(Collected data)
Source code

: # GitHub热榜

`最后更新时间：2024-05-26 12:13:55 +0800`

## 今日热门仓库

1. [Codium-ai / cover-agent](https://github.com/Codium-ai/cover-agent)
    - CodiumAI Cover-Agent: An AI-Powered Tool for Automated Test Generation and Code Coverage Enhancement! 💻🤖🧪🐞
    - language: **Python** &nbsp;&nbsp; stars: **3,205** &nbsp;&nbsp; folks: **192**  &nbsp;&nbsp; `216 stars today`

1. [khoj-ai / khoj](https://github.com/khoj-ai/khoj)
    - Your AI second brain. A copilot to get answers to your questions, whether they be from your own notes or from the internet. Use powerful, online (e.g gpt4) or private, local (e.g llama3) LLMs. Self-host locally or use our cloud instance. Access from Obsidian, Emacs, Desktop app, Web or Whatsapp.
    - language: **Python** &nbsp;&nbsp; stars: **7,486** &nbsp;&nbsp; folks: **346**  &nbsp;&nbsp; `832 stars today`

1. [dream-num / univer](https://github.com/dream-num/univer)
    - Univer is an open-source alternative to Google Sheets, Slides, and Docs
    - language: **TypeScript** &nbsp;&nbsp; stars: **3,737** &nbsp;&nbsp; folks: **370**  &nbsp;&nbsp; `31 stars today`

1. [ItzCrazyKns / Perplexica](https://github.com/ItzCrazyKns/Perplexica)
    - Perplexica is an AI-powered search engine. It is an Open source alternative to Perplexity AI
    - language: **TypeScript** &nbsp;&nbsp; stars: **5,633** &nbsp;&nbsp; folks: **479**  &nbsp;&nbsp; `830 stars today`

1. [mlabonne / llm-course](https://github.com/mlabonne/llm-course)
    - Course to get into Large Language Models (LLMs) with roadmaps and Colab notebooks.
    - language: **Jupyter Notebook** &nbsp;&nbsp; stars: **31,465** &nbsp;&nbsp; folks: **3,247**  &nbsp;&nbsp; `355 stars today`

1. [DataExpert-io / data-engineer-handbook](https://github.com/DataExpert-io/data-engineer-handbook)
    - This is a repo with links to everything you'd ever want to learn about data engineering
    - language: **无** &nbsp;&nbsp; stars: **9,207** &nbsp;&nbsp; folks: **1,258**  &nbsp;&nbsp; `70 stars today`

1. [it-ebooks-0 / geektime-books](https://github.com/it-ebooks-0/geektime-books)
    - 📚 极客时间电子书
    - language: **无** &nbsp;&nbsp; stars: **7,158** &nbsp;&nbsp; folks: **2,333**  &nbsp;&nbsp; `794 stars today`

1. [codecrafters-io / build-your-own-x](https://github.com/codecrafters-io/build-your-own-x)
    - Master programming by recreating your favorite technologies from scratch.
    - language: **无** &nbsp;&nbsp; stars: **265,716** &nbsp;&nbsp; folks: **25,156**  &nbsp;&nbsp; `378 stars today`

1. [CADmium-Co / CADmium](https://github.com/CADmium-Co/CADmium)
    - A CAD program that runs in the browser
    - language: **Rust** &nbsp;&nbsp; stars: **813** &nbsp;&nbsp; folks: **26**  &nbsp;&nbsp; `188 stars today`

**What to work on:** State the number of lines in the records that contain the string "from", and nothing more.

**Task result:** 2